Governo ignora preocupações da CE sobre resorts turísticos

18 de setembro 2010 - 0:40

A Comissão Europeia pede a Portugal o cumprimento da legislação ambiental comunitária no que diz respeito a 5 projectos turísticos aprovados para o litoral e ameaça com recurso no Tribunal de Justiça Europeu. Bloco questionou o Ministério do Ambiente mas este diz que não é bem assim.

PARTILHAR
A Europa perdeu 40% dos habitats de duna desde 1900, um terço dos quais desde 1977. A principal ameaça reside no desenvolvimento costeiro e turístico. Foto António Campos, Quercus.

Numa nota de imprensa publicada no site da própria Comissão Europeia (CE), a 24 de Junho de 2010, consta que a CE está preocupada com o facto de ter sido concedida uma licença de construção para dois mega empreendimentos turísticos, o Costa Terra e Pinheirinho, numa área de 200 hectares, ao longo de 2 km da costa dos concelhos de Alcácer do Sal e Grândola, parcialmente situados na Rede Natura 2000 (Sítio Comporta‐Galé) e cujos impactes ambientais em habitats e espécies protegidas poderão ter como consequência “a perda definitiva das áreas protegidas sensíveis”.

Assim, a CE pediu a Portugal o cumprimento da legislação ambiental comunitária, mostrando receio “que as zonas integradas na rede Natura 2000 situadas no litoral, entre Lisboa e a região do Algarve, estejam gravemente ameaçadas”.

Em resposta, o Governo português comprometeu‐se a mitigar os impactes negativos através de várias medidas adicionais. Acontece que até ao momento nenhuma das medidas foi instituída, o que levou a Comissão a notificar Portugal, pedindo uma resposta satisfatória no prazo de 2 meses, ameaçando colocar o caso no Tribunal de Justiça da União Europeia.

Já em 2008 a CE tinha aberto um processo contra Portugal por ter detectado irregularidades graves nas respectivas Avaliações de Impacte Ambiental (AIA), em especial por não terem sido estudados os impactes cumulativos dos vários projectos turísticos previstos para a mesma zona, nem os impactes relacionados com a fragmentação do território.

No entanto, a CE parece ter agravado as suas preocupações por ter tido conhecimento de outros três projectos turísticos autorizados para o mesmo Sítio da Comporta‐Galé, os quais, em conjunto com os resort de Costa Terra e Pinheirinho, representam um total de 50.000 camas, e cujo impacto cumulativo também não foi avaliado. Estes outros projectos são a Herdade da Comporta/Carvalhal , Herdade da Comporta/Comporta e Costa de Santo André.
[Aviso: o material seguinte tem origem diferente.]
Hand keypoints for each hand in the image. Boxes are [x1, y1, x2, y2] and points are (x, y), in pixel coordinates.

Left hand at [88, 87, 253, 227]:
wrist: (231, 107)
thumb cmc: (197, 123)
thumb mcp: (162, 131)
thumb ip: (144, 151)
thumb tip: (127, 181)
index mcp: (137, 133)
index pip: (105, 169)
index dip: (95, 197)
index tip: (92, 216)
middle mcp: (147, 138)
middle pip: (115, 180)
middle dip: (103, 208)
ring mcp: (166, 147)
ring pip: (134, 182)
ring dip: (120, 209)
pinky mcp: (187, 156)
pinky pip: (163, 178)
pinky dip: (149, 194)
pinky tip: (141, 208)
O Comissário Europeu de Ambiente Janez Potočnik chegou a dirigir um apelo a Portugal, por ocasião desta notificação, para que o país tenha “uma perspectiva de longo prazo nesta área, e para agir rapidamente para garantir a sua protecção adequada”.

Foram então enviados, pela CE, mais três pareceres fundamentados relativos a estâncias turísticas integradas na rede Natura 2000 no Sul de Portugal, duas na região do Algarve e uma no Sul do Alentejo. 
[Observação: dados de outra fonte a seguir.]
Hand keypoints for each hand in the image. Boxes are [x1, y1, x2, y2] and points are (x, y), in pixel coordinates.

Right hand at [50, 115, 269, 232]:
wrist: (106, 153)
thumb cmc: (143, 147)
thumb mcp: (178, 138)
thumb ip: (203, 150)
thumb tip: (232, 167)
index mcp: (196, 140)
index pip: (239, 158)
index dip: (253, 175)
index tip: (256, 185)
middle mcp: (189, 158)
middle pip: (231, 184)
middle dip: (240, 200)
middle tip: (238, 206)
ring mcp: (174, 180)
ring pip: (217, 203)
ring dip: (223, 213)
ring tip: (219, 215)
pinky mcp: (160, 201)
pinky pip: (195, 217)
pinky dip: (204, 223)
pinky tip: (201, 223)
Ministério do Ambiente contradiz informação da Comissão Europeia

O Bloco de Esquerda questionou o Ministério do Ambiente (MA) sobre estas advertências da CE, mas na resposta este refere que apenas recebeu da Comissão parecer fundamentado, no quadro do procedimento por infracção da UE, em relação aos projectos turísticos denominados como "Costa Terra" e "Herdade do Pinheirinho", não tendo sido objecto de “processo comunitário quaisquer outros projectos turísticos” ou sido manifestadas outras “preocupações da Comissão Europeia”.
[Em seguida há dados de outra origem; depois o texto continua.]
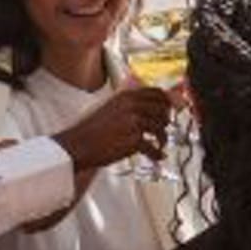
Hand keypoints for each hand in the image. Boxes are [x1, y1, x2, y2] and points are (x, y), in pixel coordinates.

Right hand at [51, 87, 171, 170]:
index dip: (167, 101)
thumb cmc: (91, 129)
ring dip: (163, 138)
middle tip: (164, 128)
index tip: (172, 108)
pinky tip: (158, 156)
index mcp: (126, 96)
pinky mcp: (133, 140)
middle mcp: (132, 106)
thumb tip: (151, 107)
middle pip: (162, 109)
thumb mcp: (111, 108)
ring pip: (161, 128)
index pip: (156, 92)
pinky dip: (157, 154)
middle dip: (166, 120)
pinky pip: (153, 147)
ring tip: (160, 144)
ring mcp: (134, 122)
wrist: (78, 145)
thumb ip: (130, 105)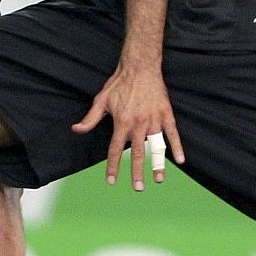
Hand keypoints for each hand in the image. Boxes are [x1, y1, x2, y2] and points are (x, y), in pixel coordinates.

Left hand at [72, 63, 184, 190]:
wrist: (139, 67)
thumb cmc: (119, 83)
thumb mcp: (101, 101)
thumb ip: (90, 119)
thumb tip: (76, 130)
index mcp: (121, 123)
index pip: (115, 150)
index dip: (112, 166)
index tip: (111, 181)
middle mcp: (138, 124)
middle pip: (136, 153)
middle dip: (136, 173)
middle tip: (138, 188)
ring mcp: (154, 120)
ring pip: (156, 146)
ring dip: (157, 164)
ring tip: (158, 179)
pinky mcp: (166, 113)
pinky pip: (172, 133)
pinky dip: (177, 147)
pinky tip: (180, 160)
Além disto, o MA nega também a veracidade da informação constante na nota de imprensa da própria CE, nomeadamente quanto às medidas de minimização para além das expressas na avaliação de impacte ambiental dos projectos em causa, sobre as quais estaria o Governo português em falta.

Tendo em conta as contradições entre a resposta do MA e a nota de imprensa da própria CE, o Bloco de Esquerda já fez um requerimento, pedindo os vários documentos envolvidos neste processo.